[Source data]
▼

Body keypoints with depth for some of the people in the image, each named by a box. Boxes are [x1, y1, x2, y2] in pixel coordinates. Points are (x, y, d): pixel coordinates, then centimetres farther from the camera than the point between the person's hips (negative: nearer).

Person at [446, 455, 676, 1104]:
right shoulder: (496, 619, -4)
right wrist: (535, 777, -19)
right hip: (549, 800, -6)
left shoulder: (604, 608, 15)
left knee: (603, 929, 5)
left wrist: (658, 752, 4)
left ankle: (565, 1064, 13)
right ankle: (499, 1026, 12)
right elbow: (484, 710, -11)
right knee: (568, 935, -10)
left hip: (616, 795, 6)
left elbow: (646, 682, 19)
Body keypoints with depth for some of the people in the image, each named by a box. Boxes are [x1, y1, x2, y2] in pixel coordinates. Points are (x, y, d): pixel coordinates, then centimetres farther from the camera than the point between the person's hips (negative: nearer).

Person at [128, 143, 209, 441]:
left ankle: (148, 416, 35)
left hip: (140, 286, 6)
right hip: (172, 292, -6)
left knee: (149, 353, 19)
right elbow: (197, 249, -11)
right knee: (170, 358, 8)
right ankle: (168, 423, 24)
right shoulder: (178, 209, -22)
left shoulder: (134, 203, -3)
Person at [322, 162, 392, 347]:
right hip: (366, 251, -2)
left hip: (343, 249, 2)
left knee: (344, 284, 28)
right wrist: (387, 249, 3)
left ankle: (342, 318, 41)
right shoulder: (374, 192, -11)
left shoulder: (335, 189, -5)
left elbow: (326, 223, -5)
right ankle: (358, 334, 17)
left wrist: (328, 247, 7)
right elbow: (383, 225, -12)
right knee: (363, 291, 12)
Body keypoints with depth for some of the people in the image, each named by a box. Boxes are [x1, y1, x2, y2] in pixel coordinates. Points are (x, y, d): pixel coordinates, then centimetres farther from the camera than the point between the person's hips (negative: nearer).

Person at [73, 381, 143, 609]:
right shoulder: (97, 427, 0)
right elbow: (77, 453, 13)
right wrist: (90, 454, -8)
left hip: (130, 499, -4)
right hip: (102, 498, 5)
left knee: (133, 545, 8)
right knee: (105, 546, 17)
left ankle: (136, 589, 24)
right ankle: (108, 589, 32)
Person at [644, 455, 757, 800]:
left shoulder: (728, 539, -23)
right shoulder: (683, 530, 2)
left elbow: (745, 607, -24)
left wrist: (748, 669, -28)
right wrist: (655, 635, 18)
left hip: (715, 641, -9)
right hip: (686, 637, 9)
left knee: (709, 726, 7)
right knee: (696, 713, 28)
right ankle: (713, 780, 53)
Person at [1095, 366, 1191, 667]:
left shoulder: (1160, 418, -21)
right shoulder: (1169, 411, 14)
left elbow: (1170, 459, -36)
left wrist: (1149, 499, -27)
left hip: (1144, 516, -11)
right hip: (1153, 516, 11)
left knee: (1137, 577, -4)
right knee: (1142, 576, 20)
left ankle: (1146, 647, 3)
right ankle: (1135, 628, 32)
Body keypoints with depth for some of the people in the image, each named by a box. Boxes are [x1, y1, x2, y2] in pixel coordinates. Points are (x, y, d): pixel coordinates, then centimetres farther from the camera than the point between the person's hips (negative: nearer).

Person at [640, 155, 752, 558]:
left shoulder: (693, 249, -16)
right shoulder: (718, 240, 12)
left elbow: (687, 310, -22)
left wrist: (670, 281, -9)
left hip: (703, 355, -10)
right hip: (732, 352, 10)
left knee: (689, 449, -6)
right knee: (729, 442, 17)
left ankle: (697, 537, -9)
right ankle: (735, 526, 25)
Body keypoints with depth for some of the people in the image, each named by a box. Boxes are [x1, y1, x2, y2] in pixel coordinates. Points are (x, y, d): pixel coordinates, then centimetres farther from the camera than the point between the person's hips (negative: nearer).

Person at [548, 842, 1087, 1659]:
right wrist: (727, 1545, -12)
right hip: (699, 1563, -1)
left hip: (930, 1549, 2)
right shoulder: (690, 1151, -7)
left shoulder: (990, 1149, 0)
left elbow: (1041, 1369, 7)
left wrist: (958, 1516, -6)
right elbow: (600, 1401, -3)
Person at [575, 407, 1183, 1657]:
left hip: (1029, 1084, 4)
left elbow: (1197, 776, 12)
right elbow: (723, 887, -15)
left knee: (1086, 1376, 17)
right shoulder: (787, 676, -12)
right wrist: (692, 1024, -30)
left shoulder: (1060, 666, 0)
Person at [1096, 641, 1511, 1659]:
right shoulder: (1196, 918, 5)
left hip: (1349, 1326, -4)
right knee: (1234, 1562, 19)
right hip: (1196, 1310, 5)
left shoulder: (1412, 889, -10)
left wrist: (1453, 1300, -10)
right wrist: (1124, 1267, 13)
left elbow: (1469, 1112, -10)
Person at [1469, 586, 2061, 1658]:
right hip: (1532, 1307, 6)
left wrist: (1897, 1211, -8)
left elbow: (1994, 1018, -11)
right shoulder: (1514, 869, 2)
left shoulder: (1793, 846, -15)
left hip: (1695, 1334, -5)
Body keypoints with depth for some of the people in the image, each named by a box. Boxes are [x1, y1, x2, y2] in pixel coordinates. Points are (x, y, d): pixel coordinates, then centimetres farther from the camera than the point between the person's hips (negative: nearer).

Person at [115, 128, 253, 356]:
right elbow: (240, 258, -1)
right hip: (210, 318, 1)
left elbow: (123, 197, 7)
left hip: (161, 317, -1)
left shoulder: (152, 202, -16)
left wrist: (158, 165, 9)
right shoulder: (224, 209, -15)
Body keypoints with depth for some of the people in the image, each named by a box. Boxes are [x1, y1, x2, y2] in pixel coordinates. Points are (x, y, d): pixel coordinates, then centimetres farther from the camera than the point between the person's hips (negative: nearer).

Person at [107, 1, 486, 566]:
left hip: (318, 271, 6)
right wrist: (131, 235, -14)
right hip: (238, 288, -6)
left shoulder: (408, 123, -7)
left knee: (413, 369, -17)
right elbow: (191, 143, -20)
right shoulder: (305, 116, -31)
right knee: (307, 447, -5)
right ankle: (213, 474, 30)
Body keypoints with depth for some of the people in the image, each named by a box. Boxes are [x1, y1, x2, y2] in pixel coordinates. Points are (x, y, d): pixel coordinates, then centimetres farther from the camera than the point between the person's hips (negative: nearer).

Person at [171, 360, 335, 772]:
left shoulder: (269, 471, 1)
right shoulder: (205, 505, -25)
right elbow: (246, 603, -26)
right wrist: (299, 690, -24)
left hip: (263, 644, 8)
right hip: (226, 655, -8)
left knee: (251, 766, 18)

▲

▶ **Exercise objective**
Please reproduce every one of the rows above without changing a single character.

▶ **Answer to the problem**
Body keypoints with depth for some of the people in the image, each named by a box. Boxes are [x1, y1, x2, y2] in pixel coordinates. Points are (x, y, d): pixel coordinates, then centimetres farther from the camera than the point between the person's hips (negative: nearer).

Person at [446, 455, 676, 1104]:
right shoulder: (496, 619, -4)
right wrist: (535, 777, -19)
right hip: (549, 800, -6)
left shoulder: (604, 608, 15)
left knee: (603, 929, 5)
left wrist: (658, 752, 4)
left ankle: (565, 1064, 13)
right ankle: (499, 1026, 12)
right elbow: (484, 710, -11)
right knee: (568, 935, -10)
left hip: (616, 795, 6)
left elbow: (646, 682, 19)
Body keypoints with depth for some of the people in the image, each named by a box. Boxes are [x1, y1, x2, y2] in pixel coordinates. Points are (x, y, d): pixel coordinates, then centimetres farther from the camera than the point between the person's hips (negative: nearer).

Person at [128, 143, 209, 441]:
left ankle: (148, 416, 35)
left hip: (140, 286, 6)
right hip: (172, 292, -6)
left knee: (149, 353, 19)
right elbow: (197, 249, -11)
right knee: (170, 358, 8)
right ankle: (168, 423, 24)
right shoulder: (178, 209, -22)
left shoulder: (134, 203, -3)
Person at [322, 162, 392, 347]:
right hip: (366, 251, -2)
left hip: (343, 249, 2)
left knee: (344, 284, 28)
right wrist: (387, 249, 3)
left ankle: (342, 318, 41)
right shoulder: (374, 192, -11)
left shoulder: (335, 189, -5)
left elbow: (326, 223, -5)
right ankle: (358, 334, 17)
left wrist: (328, 247, 7)
right elbow: (383, 225, -12)
right knee: (363, 291, 12)
Body keypoints with depth for some of the people in the image, each named by a box. Boxes are [x1, y1, x2, y2] in pixel coordinates. Points are (x, y, d): pixel coordinates, then centimetres farther from the camera than the point between the person's hips (negative: nearer).

Person at [73, 381, 143, 609]:
right shoulder: (97, 427, 0)
right elbow: (77, 453, 13)
right wrist: (90, 454, -8)
left hip: (130, 499, -4)
right hip: (102, 498, 5)
left knee: (133, 545, 8)
right knee: (105, 546, 17)
left ankle: (136, 589, 24)
right ankle: (108, 589, 32)
Person at [644, 455, 757, 800]:
left shoulder: (728, 539, -23)
right shoulder: (683, 530, 2)
left elbow: (745, 607, -24)
left wrist: (748, 669, -28)
right wrist: (655, 635, 18)
left hip: (715, 641, -9)
right hip: (686, 637, 9)
left knee: (709, 726, 7)
right knee: (696, 713, 28)
right ankle: (713, 780, 53)
Person at [1095, 366, 1191, 667]:
left shoulder: (1160, 418, -21)
right shoulder: (1169, 411, 14)
left elbow: (1170, 459, -36)
left wrist: (1149, 499, -27)
left hip: (1144, 516, -11)
right hip: (1153, 516, 11)
left knee: (1137, 577, -4)
right knee: (1142, 576, 20)
left ankle: (1146, 647, 3)
right ankle: (1135, 628, 32)
Body keypoints with depth for some of the people in the image, each named by a box. Boxes are [x1, y1, x2, y2] in pixel coordinates. Points are (x, y, d): pixel coordinates, then centimetres farther from the camera than the point between the person's hips (negative: nearer).

Person at [640, 155, 752, 558]:
left shoulder: (693, 249, -16)
right shoulder: (718, 240, 12)
left elbow: (687, 310, -22)
left wrist: (670, 281, -9)
left hip: (703, 355, -10)
right hip: (732, 352, 10)
left knee: (689, 449, -6)
right knee: (729, 442, 17)
left ankle: (697, 537, -9)
right ankle: (735, 526, 25)
Body keypoints with depth for some of the people in the image, each named by a box. Boxes are [x1, y1, x2, y2] in pixel coordinates. Points are (x, y, d): pixel coordinates, then centimetres farther from the camera than the point between the person's hips (negative: nearer).

Person at [548, 842, 1087, 1659]:
right wrist: (727, 1545, -12)
right hip: (699, 1563, -1)
left hip: (930, 1549, 2)
right shoulder: (690, 1151, -7)
left shoulder: (990, 1149, 0)
left elbow: (1041, 1369, 7)
left wrist: (958, 1516, -6)
right elbow: (600, 1401, -3)
Person at [575, 407, 1183, 1657]:
left hip: (1029, 1084, 4)
left elbow: (1197, 776, 12)
right elbow: (723, 887, -15)
left knee: (1086, 1376, 17)
right shoulder: (787, 676, -12)
right wrist: (692, 1024, -30)
left shoulder: (1060, 666, 0)
Person at [1096, 641, 1511, 1659]:
right shoulder: (1196, 918, 5)
left hip: (1349, 1326, -4)
right knee: (1234, 1562, 19)
right hip: (1196, 1310, 5)
left shoulder: (1412, 889, -10)
left wrist: (1453, 1300, -10)
right wrist: (1124, 1267, 13)
left elbow: (1469, 1112, -10)
Person at [1469, 586, 2061, 1658]:
right hip: (1532, 1307, 6)
left wrist: (1897, 1211, -8)
left elbow: (1994, 1018, -11)
right shoulder: (1514, 869, 2)
left shoulder: (1793, 846, -15)
left hip: (1695, 1334, -5)
Body keypoints with depth for some of the people in the image, each named by a box. Boxes are [x1, y1, x2, y2] in pixel coordinates. Points are (x, y, d): pixel coordinates, then centimetres farther from the camera than the point between the person's hips (negative: nearer).

Person at [115, 128, 253, 356]:
right elbow: (240, 258, -1)
right hip: (210, 318, 1)
left elbow: (123, 197, 7)
left hip: (161, 317, -1)
left shoulder: (152, 202, -16)
left wrist: (158, 165, 9)
right shoulder: (224, 209, -15)
Body keypoints with depth for some of the people in the image, each named by a box. Boxes are [x1, y1, x2, y2] in pixel coordinates. Points are (x, y, d): pixel coordinates, then centimetres farther from the camera than the point between the person's hips (negative: nearer).

Person at [107, 1, 486, 566]:
left hip: (318, 271, 6)
right wrist: (131, 235, -14)
right hip: (238, 288, -6)
left shoulder: (408, 123, -7)
left knee: (413, 369, -17)
right elbow: (191, 143, -20)
right shoulder: (305, 116, -31)
right knee: (307, 447, -5)
right ankle: (213, 474, 30)
Body keypoints with depth for some of the people in the image, each named by a box. Boxes are [x1, y1, x2, y2] in pixel coordinates. Points are (x, y, d): pixel coordinates, then centimetres farther from the camera than the point between the person's hips (negative: nearer).

Person at [171, 360, 335, 772]:
left shoulder: (269, 471, 1)
right shoulder: (205, 505, -25)
right elbow: (246, 603, -26)
right wrist: (299, 690, -24)
left hip: (263, 644, 8)
right hip: (226, 655, -8)
left knee: (251, 766, 18)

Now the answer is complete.